I've just returned back from the concluding performance of Alice's Adventures in Wonderland, a ballet in two acts. Choreographed by Christopher Wheeldon and composed by Joby Talbot, the production is actually a co-production between The Royal Ballet and The National Ballet of Canada. Fancy that.
It is the story we all know well and I'm sure it was daunting to bring Lewis Carroll's story to dance. Most of the first half was a bit clunky, wading through the real world and gearing up to really set down roots in Wonderland. The first moments in wonderland are a bit mired in special effects, a little more tweaking and I think the entire production could be brilliant. There are glimpses of full-fledged wonderland in the beginning moments which are enchanting and thrilling.
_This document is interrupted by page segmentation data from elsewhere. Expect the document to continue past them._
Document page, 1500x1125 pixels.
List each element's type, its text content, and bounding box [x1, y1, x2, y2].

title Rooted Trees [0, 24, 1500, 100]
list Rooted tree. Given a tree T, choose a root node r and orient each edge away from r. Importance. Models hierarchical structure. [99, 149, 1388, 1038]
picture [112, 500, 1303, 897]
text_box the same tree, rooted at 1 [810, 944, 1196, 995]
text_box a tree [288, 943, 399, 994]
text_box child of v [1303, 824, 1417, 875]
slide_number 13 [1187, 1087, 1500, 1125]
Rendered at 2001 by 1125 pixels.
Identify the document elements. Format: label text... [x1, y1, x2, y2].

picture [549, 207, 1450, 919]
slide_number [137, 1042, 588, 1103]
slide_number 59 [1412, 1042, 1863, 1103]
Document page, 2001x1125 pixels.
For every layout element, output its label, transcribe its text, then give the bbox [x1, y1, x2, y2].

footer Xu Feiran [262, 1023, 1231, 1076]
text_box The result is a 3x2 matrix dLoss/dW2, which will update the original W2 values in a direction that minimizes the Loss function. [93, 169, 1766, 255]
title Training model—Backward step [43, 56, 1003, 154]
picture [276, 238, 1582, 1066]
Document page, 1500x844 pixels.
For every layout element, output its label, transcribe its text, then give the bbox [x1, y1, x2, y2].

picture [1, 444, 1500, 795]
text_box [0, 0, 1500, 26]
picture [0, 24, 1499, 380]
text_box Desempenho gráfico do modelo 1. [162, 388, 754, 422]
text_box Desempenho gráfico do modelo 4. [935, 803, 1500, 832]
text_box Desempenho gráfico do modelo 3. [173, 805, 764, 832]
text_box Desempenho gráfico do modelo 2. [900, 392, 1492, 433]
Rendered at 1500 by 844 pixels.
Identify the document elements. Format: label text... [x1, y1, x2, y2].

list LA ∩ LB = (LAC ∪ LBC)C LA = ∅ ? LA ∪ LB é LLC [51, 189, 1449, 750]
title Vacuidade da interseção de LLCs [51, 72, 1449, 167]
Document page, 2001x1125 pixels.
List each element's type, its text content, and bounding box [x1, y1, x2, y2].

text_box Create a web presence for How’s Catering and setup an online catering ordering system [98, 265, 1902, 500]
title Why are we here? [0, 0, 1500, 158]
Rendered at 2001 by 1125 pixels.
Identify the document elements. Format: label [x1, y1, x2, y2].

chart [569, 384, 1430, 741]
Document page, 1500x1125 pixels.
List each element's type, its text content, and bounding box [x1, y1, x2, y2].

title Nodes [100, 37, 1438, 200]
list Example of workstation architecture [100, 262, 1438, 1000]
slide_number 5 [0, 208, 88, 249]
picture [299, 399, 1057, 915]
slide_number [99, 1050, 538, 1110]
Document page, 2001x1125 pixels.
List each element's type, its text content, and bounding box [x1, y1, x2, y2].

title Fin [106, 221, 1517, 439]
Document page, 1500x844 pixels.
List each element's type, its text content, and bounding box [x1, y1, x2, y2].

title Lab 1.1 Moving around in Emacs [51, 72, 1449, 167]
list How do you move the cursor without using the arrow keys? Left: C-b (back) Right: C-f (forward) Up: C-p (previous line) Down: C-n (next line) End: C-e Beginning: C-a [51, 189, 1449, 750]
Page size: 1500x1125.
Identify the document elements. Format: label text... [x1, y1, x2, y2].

Some of the projection work was quite excellently done (shrinking and expanding Alice) while other bits (the aquatic segment) were not as well executed.
The production really starts to hit its stride with the caterpillar (Eric Underwood) onwards; Wheeldon harnesses the power and the beauty of a fuller cast of dancers in ingenious and playful ways.
The entire narrative builds up to the sensational, whimsical second half - lush with excellent visuals and seamless in its transitions. The Queen of Hearts (Zenaida Yanowsky) radiates with her supreme acting and dancing. Every bit of the second half is enchanting. Alice (Marianela Nunez) has incredible stamina, present and dancing for most of the show's almost two hours. The Mad Hatter (Steven McRae) introduces excellent tap to the ballet scene. Ensemble pieces are excellently choreographed and costumes brilliantly conceived.
A little cleanup of the first half and Alice's Adventures in Wonderland should be set to shine once it makes its North American premiere with The National Ballet of Canada in June in Toronto as part of the Luminato Festival.